The Israeli occupation coordinator said on Facebook that Rafah would reopen in both directions with limited movement of people, after a security assessment for travelers and a review of the conditions for reopening the crossing.
He said the crossing would operate under Israeli security restrictions because of threats tied to the continuing war on Iran. He said travel would resume under the mechanism previously agreed by Hamas and Israel as part of the second phase of the ceasefire agreement signed in Egypt last October.
He said Gazans would be allowed to move in both directions in coordination with Egypt after travelers and returnees obtain Israeli security clearance to travel, under the supervision of the European Union mission.
He added that travelers would undergo additional screening and questioning at the Regavim checkpoint, run by the Israeli military on the Palestinian side, which remains under Israeli control.
Israeli authorities had approved the reopening of the Rafah crossing in early February, after the United States announced the start of the second phase of the ceasefire agreement, allowing limited numbers of patients and their companions to travel and a similar number of stranded people to return.
That process was carried out under tight Israeli security procedures, amid accounts that some returnees were detained for hours and abused.

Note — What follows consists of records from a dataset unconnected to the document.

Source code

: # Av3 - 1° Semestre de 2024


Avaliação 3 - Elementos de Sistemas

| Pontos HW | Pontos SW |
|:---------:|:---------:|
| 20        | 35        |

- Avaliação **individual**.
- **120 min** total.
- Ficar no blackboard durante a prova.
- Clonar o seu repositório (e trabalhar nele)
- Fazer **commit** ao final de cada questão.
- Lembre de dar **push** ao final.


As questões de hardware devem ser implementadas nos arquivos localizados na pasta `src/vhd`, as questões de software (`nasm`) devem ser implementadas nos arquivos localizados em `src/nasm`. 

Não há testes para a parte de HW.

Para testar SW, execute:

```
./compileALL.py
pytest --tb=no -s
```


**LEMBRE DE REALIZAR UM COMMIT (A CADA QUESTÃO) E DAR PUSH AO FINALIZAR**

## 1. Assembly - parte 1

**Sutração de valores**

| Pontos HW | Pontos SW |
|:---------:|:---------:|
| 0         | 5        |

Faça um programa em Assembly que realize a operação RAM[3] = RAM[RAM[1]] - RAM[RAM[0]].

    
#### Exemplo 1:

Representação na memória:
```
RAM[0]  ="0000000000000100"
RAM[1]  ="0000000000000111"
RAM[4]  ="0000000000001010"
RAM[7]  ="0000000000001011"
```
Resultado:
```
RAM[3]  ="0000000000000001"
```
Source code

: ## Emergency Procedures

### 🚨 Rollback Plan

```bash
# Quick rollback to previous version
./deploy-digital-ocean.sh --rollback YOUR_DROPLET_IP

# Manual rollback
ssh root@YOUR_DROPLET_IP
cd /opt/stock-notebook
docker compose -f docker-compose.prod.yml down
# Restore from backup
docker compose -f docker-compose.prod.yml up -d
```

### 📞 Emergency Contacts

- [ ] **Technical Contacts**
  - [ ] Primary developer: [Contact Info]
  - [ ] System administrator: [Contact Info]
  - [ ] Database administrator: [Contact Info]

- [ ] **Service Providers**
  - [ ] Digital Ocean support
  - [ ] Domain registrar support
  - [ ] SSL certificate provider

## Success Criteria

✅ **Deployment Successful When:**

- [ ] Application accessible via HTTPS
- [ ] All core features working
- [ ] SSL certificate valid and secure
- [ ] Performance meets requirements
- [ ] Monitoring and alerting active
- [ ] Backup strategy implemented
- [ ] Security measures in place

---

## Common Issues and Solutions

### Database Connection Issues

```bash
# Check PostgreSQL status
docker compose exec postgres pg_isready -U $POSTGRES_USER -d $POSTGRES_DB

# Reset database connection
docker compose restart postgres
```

But the Israeli military decided at the end of February to close all Gaza crossings, including Rafah, citing security conditions after the joint Israeli-US war on Iran was announced. The closure prevented Gaza patients and their companions from moving in either direction.
Police forces targeted
Meanwhile, in central Gaza, the Israeli military killed nine members of Gaza’s Interior Ministry police on Sunday evening, including Col. Iyad Abu Youssef, director of intervention and public order police in the central governorate.
An eyewitness told Al Manassa the force was directly targeted by a missile from a surveillance drone that hit a police jeep belonging to Gaza’s Interior Ministry as it was traveling on Salah Al-Din Street near the entrance to Maghazi refugee camp, killing everyone inside.
He said the strike came without warning, although the vehicle was clearly marked as belonging to the police.
Hamas police vehicles had only recently reappeared and begun moving in areas the Israeli military withdrew from several months ago, after the ceasefire agreement was signed about five months ago.
Gaza’s Ministry of Interior and National Security condemned what it called the occupation’s deliberate targeting of the police vehicle in a statement posted on its WhatsApp account and reviewed by Al Manassa.
It said the vehicle was carrying nine officers and personnel in the central governorate, who had been on duty monitoring markets and maintaining security and public order during Ramadan.
The ministry mourned its officers and personnel as “martyrs of duty,” as it described them, and said its security and police agencies would continue carrying out their work to preserve security and stability despite the challenges imposed by the occupation on Gaza.
It said the continued targeting of police headquarters and the killing of officers and personnel was “a war crime” and a violation of international humanitarian law, because police facilities and duties are protected civilian institutions that must not be targeted.
In another strike, the Israeli military killed an entire family when their apartment in Nuseirat camp in central Gaza came under direct artillery fire on Sunday.
The bodies of four victims arrived at Al-Aqsa Hospital in Deir Al-Balah, a medical source told Al Manassa.
The source said those killed were a young man, his wife, who was pregnant with twins, and their only child, in addition to a child from a neighboring family. Eight other people were wounded in the direct artillery strike.
As in the earlier attack, the occupation targeted the family’s apartment without prior warning, an eyewitness told Al Manassa. He said a shell hit the family’s bedroom directly, killing them in the morning while they were asleep.
Gaza’s Palestinian Health Ministry announced that the number of people killed in Israeli bombardment since the ceasefire was declared last October had risen to 663 because of continuing Israeli strikes, and that the toll from the genocidal war since October 2023 had climbed to more than 72,239 dead.